• What to work on: Once the pictures are set aside, reproduce the remaining data exactly.
[[ Dataset open ]]
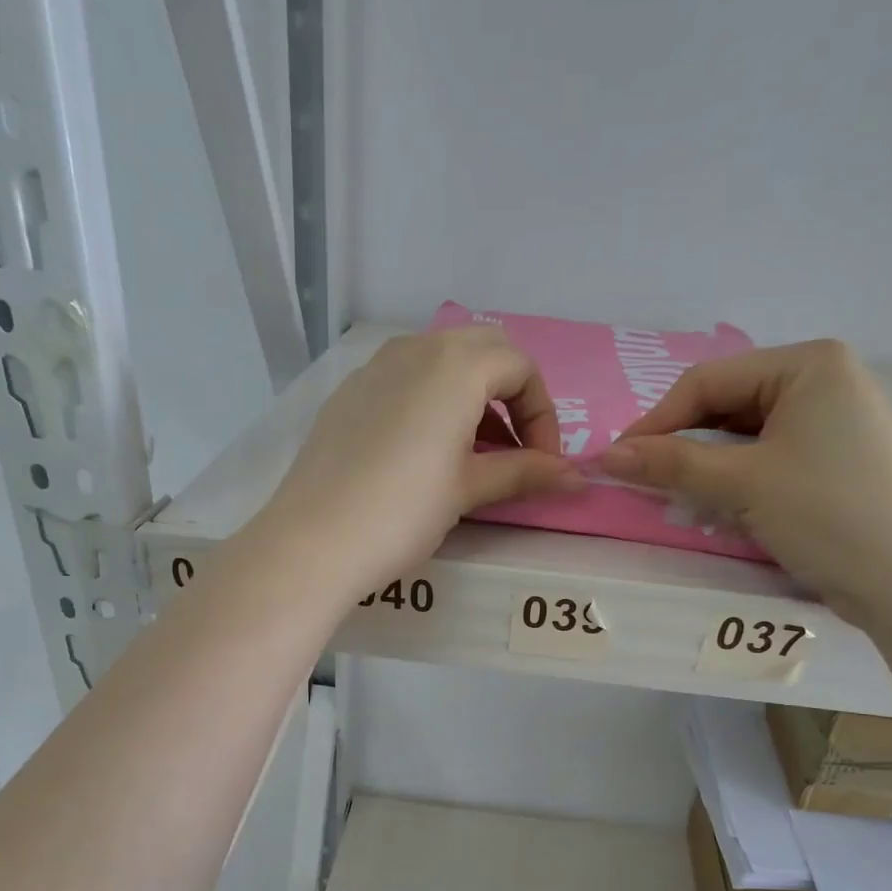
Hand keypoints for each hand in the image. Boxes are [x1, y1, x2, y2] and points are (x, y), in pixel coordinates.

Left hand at [261, 328, 581, 597]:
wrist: (313, 541)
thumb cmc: (404, 512)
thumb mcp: (469, 489)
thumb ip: (525, 473)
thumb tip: (578, 478)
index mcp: (455, 364)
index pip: (520, 368)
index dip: (543, 416)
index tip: (543, 464)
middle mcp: (414, 349)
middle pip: (483, 352)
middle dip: (511, 396)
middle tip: (514, 450)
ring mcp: (374, 369)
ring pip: (440, 362)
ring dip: (471, 398)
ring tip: (473, 455)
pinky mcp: (347, 395)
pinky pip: (404, 381)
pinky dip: (431, 402)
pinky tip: (424, 453)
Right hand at [600, 339, 891, 617]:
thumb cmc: (827, 514)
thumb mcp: (742, 484)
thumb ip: (670, 464)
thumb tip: (603, 456)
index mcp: (807, 363)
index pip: (708, 382)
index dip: (656, 421)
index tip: (617, 461)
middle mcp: (822, 380)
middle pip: (725, 405)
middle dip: (683, 443)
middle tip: (645, 480)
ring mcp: (831, 420)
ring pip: (742, 433)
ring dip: (705, 464)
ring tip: (678, 496)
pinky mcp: (832, 458)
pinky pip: (766, 455)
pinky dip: (735, 477)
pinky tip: (718, 504)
[[ Dataset closed ]]
• Answer space:
Hand keypoints for each hand in the image. Boxes are [x1, y1, x2, y2] and points are (x, y), in pixel coordinates.

Left hand at [261, 328, 581, 597]:
wrist: (313, 541)
thumb cmc: (404, 512)
thumb mcp: (469, 489)
thumb ip: (525, 473)
thumb tip: (578, 478)
index mcp: (455, 364)
index pip: (520, 368)
index dip: (543, 416)
index tip: (543, 464)
middle mcp: (414, 349)
middle pip: (483, 352)
middle dip: (511, 396)
middle tip: (514, 450)
ring mcp: (374, 369)
ring pip: (440, 362)
ring dip: (471, 398)
ring tip: (473, 455)
pinky mcp: (347, 395)
pinky pip: (404, 381)
pinky dip: (431, 402)
pinky tip: (424, 453)
Right hand at [600, 339, 891, 617]:
thumb cmc: (827, 514)
thumb mcp: (742, 484)
thumb ip: (670, 464)
thumb tip: (603, 456)
index mcp: (807, 363)
index pip: (708, 382)
index dip: (656, 421)
index tip: (617, 461)
middle mcp: (822, 380)
middle pip: (725, 405)
middle dip: (683, 443)
middle tip: (645, 480)
ring mcp: (831, 420)
ring pip: (742, 433)
ring dip: (705, 464)
ring tip: (678, 496)
pinky mcp: (832, 458)
pinky pip: (766, 455)
pinky dip: (735, 477)
pinky tip: (718, 504)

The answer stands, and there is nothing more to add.